▶ **Data for this task**
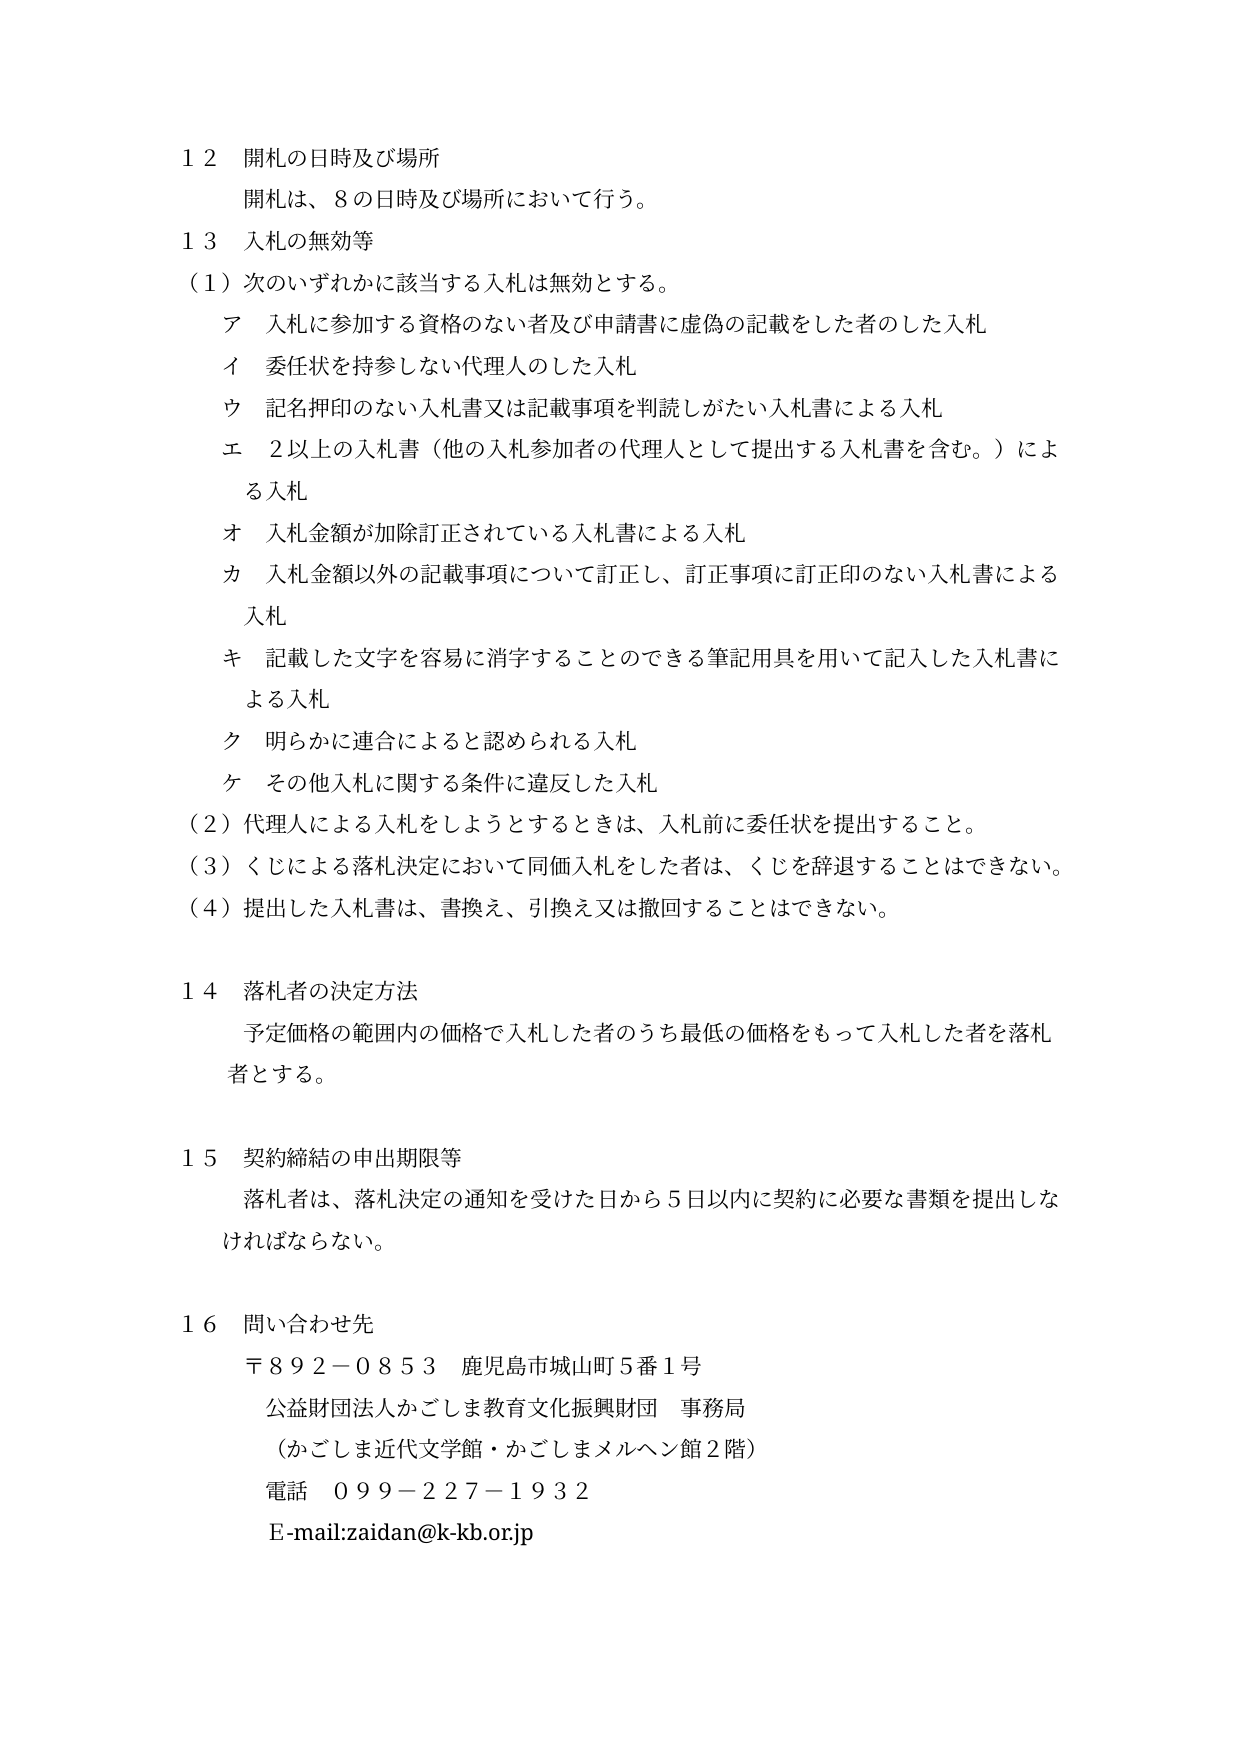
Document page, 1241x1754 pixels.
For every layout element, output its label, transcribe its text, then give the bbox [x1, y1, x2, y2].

text ク 明らかに連合によると認められる入札 [177, 719, 1063, 761]
text 予定価格の範囲内の価格で入札した者のうち最低の価格をもって入札した者を落札 [177, 1011, 1063, 1052]
text ウ 記名押印のない入札書又は記載事項を判読しがたい入札書による入札 [177, 386, 1063, 427]
text エ ２以上の入札書（他の入札参加者の代理人として提出する入札書を含む。）による入札 [177, 427, 1063, 511]
text キ 記載した文字を容易に消字することのできる筆記用具を用いて記入した入札書による入札 [177, 636, 1063, 719]
text イ 委任状を持参しない代理人のした入札 [177, 344, 1063, 386]
text １６ 問い合わせ先 [177, 1302, 1063, 1344]
text １３ 入札の無効等 [177, 219, 1063, 261]
text ケ その他入札に関する条件に違反した入札 [177, 761, 1063, 802]
text 開札は、８の日時及び場所において行う。 [177, 177, 1063, 219]
text 〒８９２－０８５３ 鹿児島市城山町５番１号 [177, 1344, 1063, 1386]
text １２ 開札の日時及び場所 [177, 136, 1063, 177]
text （３）くじによる落札決定において同価入札をした者は、くじを辞退することはできない。 [177, 844, 1063, 886]
text （かごしま近代文学館・かごしまメルヘン館２階） [177, 1427, 1063, 1469]
text 公益財団法人かごしま教育文化振興財団 事務局 [177, 1386, 1063, 1427]
text ア 入札に参加する資格のない者及び申請書に虚偽の記載をした者のした入札 [177, 302, 1063, 344]
text １４ 落札者の決定方法 [177, 969, 1063, 1011]
text 落札者は、落札決定の通知を受けた日から５日以内に契約に必要な書類を提出しなければならない。 [177, 1177, 1063, 1261]
text カ 入札金額以外の記載事項について訂正し、訂正事項に訂正印のない入札書による入札 [177, 552, 1063, 636]
text 者とする。 [227, 1052, 1063, 1094]
text （１）次のいずれかに該当する入札は無効とする。 [177, 261, 1063, 302]
text オ 入札金額が加除訂正されている入札書による入札 [177, 511, 1063, 552]
text （４）提出した入札書は、書換え、引換え又は撤回することはできない。 [177, 886, 1063, 927]
text １５ 契約締結の申出期限等 [177, 1136, 1063, 1177]
text Ｅ-mail:zaidan@k-kb.or.jp [177, 1511, 1063, 1552]
text （２）代理人による入札をしようとするときは、入札前に委任状を提出すること。 [177, 802, 1063, 844]
text 電話 ０９９－２２７－１９３２ [177, 1469, 1063, 1511]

▶ **Action item**
Each line from the one containing "For every layout" to the end of the listing above must be printed exactly, and no other line may appear.

▶ **Exercise solution**
For every layout element, output its label, transcribe its text, then give the bbox [x1, y1, x2, y2].

text ク 明らかに連合によると認められる入札 [177, 719, 1063, 761]
text 予定価格の範囲内の価格で入札した者のうち最低の価格をもって入札した者を落札 [177, 1011, 1063, 1052]
text ウ 記名押印のない入札書又は記載事項を判読しがたい入札書による入札 [177, 386, 1063, 427]
text エ ２以上の入札書（他の入札参加者の代理人として提出する入札書を含む。）による入札 [177, 427, 1063, 511]
text キ 記載した文字を容易に消字することのできる筆記用具を用いて記入した入札書による入札 [177, 636, 1063, 719]
text イ 委任状を持参しない代理人のした入札 [177, 344, 1063, 386]
text １６ 問い合わせ先 [177, 1302, 1063, 1344]
text １３ 入札の無効等 [177, 219, 1063, 261]
text ケ その他入札に関する条件に違反した入札 [177, 761, 1063, 802]
text 開札は、８の日時及び場所において行う。 [177, 177, 1063, 219]
text 〒８９２－０８５３ 鹿児島市城山町５番１号 [177, 1344, 1063, 1386]
text １２ 開札の日時及び場所 [177, 136, 1063, 177]
text （３）くじによる落札決定において同価入札をした者は、くじを辞退することはできない。 [177, 844, 1063, 886]
text （かごしま近代文学館・かごしまメルヘン館２階） [177, 1427, 1063, 1469]
text 公益財団法人かごしま教育文化振興財団 事務局 [177, 1386, 1063, 1427]
text ア 入札に参加する資格のない者及び申請書に虚偽の記載をした者のした入札 [177, 302, 1063, 344]
text １４ 落札者の決定方法 [177, 969, 1063, 1011]
text 落札者は、落札決定の通知を受けた日から５日以内に契約に必要な書類を提出しなければならない。 [177, 1177, 1063, 1261]
text カ 入札金額以外の記載事項について訂正し、訂正事項に訂正印のない入札書による入札 [177, 552, 1063, 636]
text 者とする。 [227, 1052, 1063, 1094]
text （１）次のいずれかに該当する入札は無効とする。 [177, 261, 1063, 302]
text オ 入札金額が加除訂正されている入札書による入札 [177, 511, 1063, 552]
text （４）提出した入札書は、書換え、引換え又は撤回することはできない。 [177, 886, 1063, 927]
text １５ 契約締結の申出期限等 [177, 1136, 1063, 1177]
text Ｅ-mail:zaidan@k-kb.or.jp [177, 1511, 1063, 1552]
text （２）代理人による入札をしようとするときは、入札前に委任状を提出すること。 [177, 802, 1063, 844]
text 電話 ０９９－２２７－１９３２ [177, 1469, 1063, 1511]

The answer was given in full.